A book of condolences is starting to fill up there, as old friends remembered the Layton they knew before he became a national politician.

"He was just a really fun guy scampering around full of energy," said family friend Linda May. "He was definitely a doer."

At the school where Layton entered student politics for the first time, the former Hudson High School, the flags were lowered as well out of respect for a native son who never lost his pride for Hudson even though he made a name for himself in Toronto.

"People who have ever lived in Hudson, they always think of Hudson as their hometown," said Rod Hodgson, a local historian. "And he was a hometown boy."

A look through the Hudson High School 1967 yearbook shows a youthful Layton sending a message to his fellow graduates of where he was heading.

"I leave to become prime minister," Layton wrote as his goodbye line.

Layton fell just short of that goal in the 2011 election, leading the NDP to official opposition status with 103 seats in the House Commons.

More than half of those seats – 59 to be exact – came from Quebec, a province that became so enamoured with Layton's message that many voters cast ballots for candidates they had never even heard of before.

"It's a very rare thing in politics to see a political leader as liked as Jack Layton was," said Gazette Quebec affairs columnist Don MacPherson.

The orange wave that took over Quebec had Layton's fingerprints all over it, and now that he has passed on, the party needs to find a way to maintain that momentum ahead of the next election.

"Each MP from Quebec embodies the same values that Jack did," said Jamie Nicholls, MP for Vaudreuil-Soulanges. "We'll continue on with the same strategy."

The NDP will have Nycole Turmel, a rookie MP for Hull-Aylmer, as its interim leader until a leadership convention can be held, meaning the party will enter the next session of Parliament in an unprecedented role as official opposition without an elected leader.

Thomas Mulcair, the MP for Outremont, is considered by some to be the frontrunner for the eventual leadership of the party, a Quebec caucus member with experience who can perhaps unite the wave of rookie MPs from the province with the veteran core from the rest of Canada.

"This fall," Mulcair said, "we'll roll out a lot of legislation that's been promised with regard to giving real recognition to the Quebec nation within Canada."
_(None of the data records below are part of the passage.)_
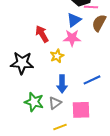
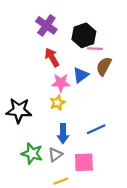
blue triangle: (74, 20) -> (81, 75), moved
red arrow: (42, 34) -> (52, 57), moved
pink star: (72, 38) -> (61, 83), moved

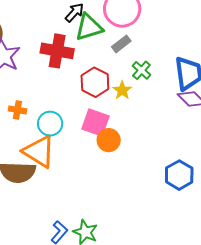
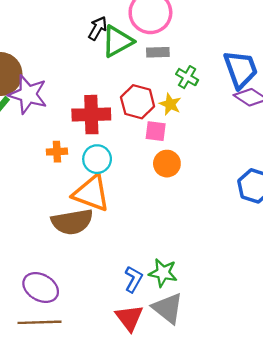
gray rectangle: (121, 44) -> (158, 52), turned 48
red cross: (57, 51) -> (91, 115), moved
pink square: (95, 123) -> (156, 131), moved, size x0.7

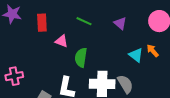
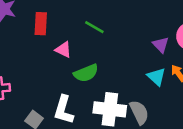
purple triangle: (120, 23) -> (161, 45), moved
green semicircle: (81, 58) -> (86, 73), turned -126

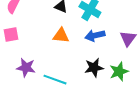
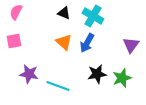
orange triangle: (61, 36) -> (64, 42), turned 36
blue arrow: (95, 36) -> (87, 43), moved, turned -48

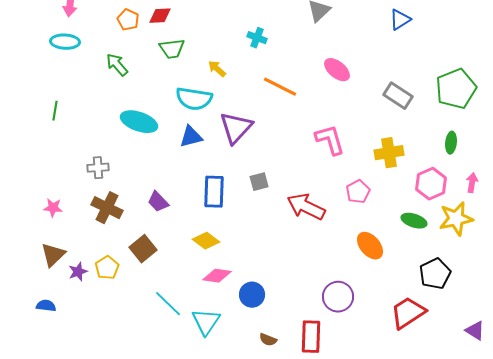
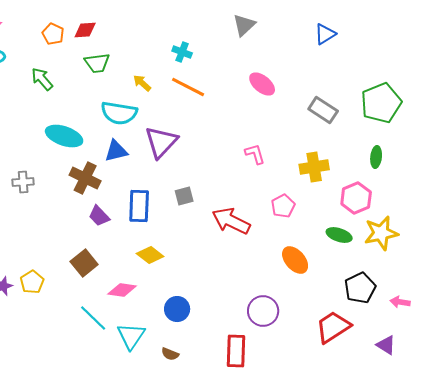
orange line: (280, 87) -> (188, 87), moved
pink L-shape: (330, 140) -> (255, 154), size x0.7
pink arrow: (472, 183) -> (400, 302), moved, turned -90
purple trapezoid: (158, 202) -> (99, 216), moved
brown cross: (107, 208) -> (85, 178), moved
yellow diamond: (206, 241) -> (150, 255), moved
brown square: (143, 249) -> (84, 263), moved
pink diamond: (217, 276) -> (122, 290), moved
purple triangle: (475, 331) -> (386, 345), moved
brown semicircle: (268, 340) -> (170, 354), moved

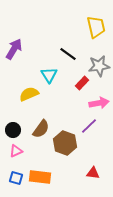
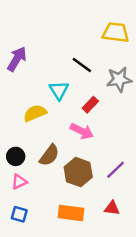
yellow trapezoid: (96, 27) -> (116, 32), turned -70
red rectangle: (82, 83) -> (90, 105), moved
pink arrow: (99, 103) -> (82, 131), moved, turned 36
purple line: (89, 126) -> (116, 170), moved
orange rectangle: (40, 177) -> (71, 213), moved

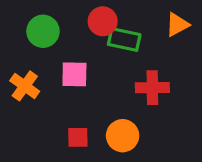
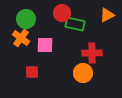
orange cross: (25, 86) -> (21, 38), moved
orange circle: (123, 136) -> (83, 73), moved
red square: (78, 137) -> (32, 72), moved

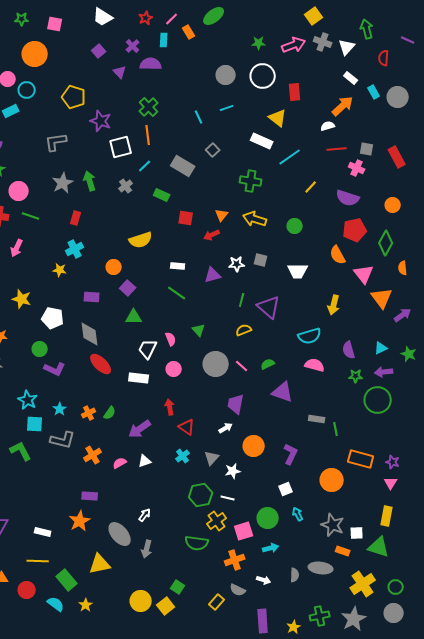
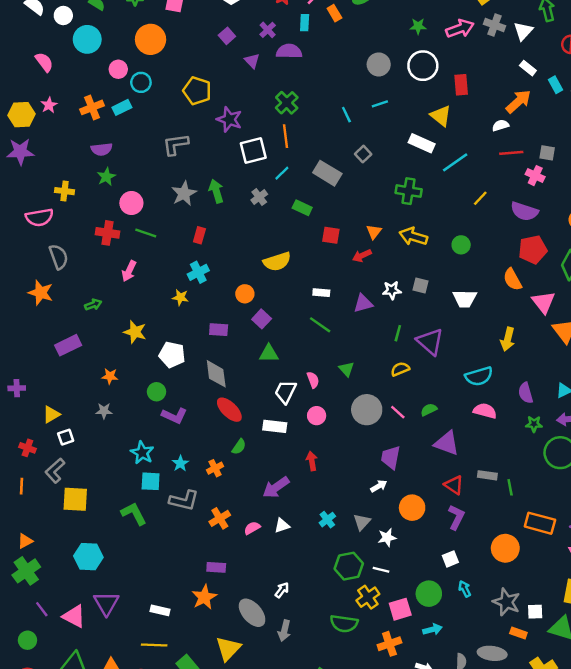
green semicircle: (110, 413) -> (239, 447), moved
red triangle: (187, 427) -> (454, 485), moved
yellow triangle: (100, 564) -> (228, 649), turned -35

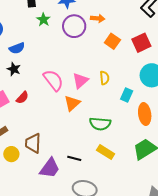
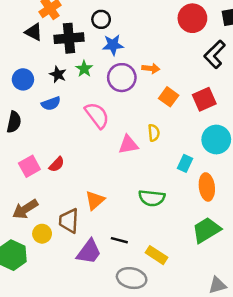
black star: (14, 69) -> (58, 74), moved
yellow semicircle: (104, 78) -> (154, 133), moved
pink semicircle: (53, 80) -> (97, 115), moved
pink triangle: (80, 81) -> (128, 145), turned 30
orange triangle: (72, 103) -> (95, 200), moved
yellow rectangle: (106, 152) -> (157, 255), moved

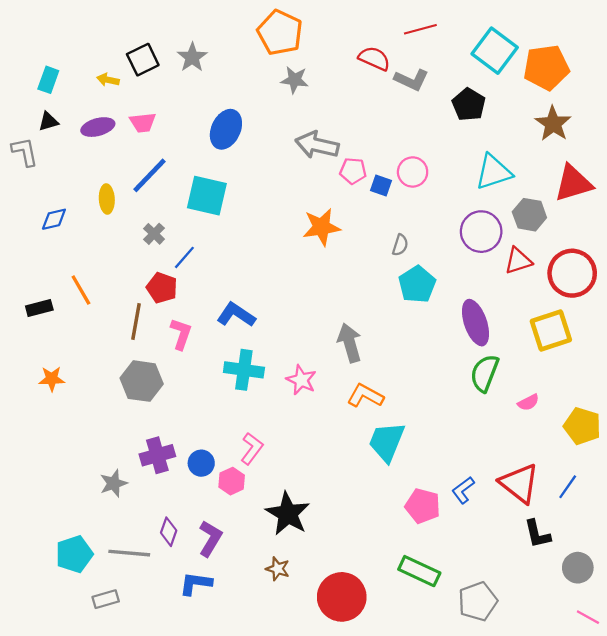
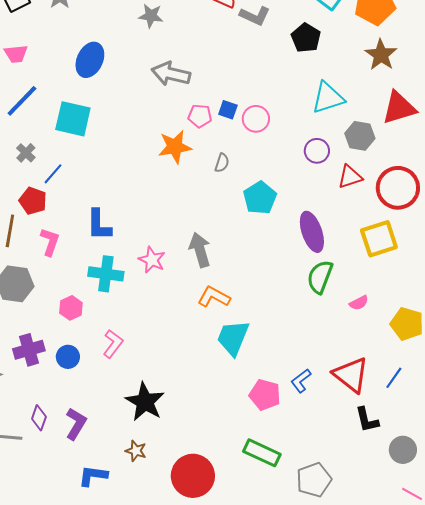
pink pentagon: (353, 171) -> (200, 116), moved
pink circle: (413, 172) -> (256, 119), moved
purple circle: (481, 232) -> (317, 151), size x0.7
gray semicircle: (400, 245) -> (222, 163), moved
blue L-shape: (236, 315) -> (99, 225), turned -124
pink star: (301, 380) -> (152, 260), moved
pink hexagon: (232, 481) -> (71, 308), moved
blue L-shape: (196, 583) -> (93, 476), moved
While the future of the NDP appears a bit murky right now so soon after the death of its leader, there is no huge rush to figure out a new strategy with a majority Conservative government in place that has not even been in office for a year – meaning an election is still far off on the horizon.

"It happened early in the electoral cycle," MacPherson notes. "The NDP has three years ahead of it so it can adjust to its new role and grow into its new role."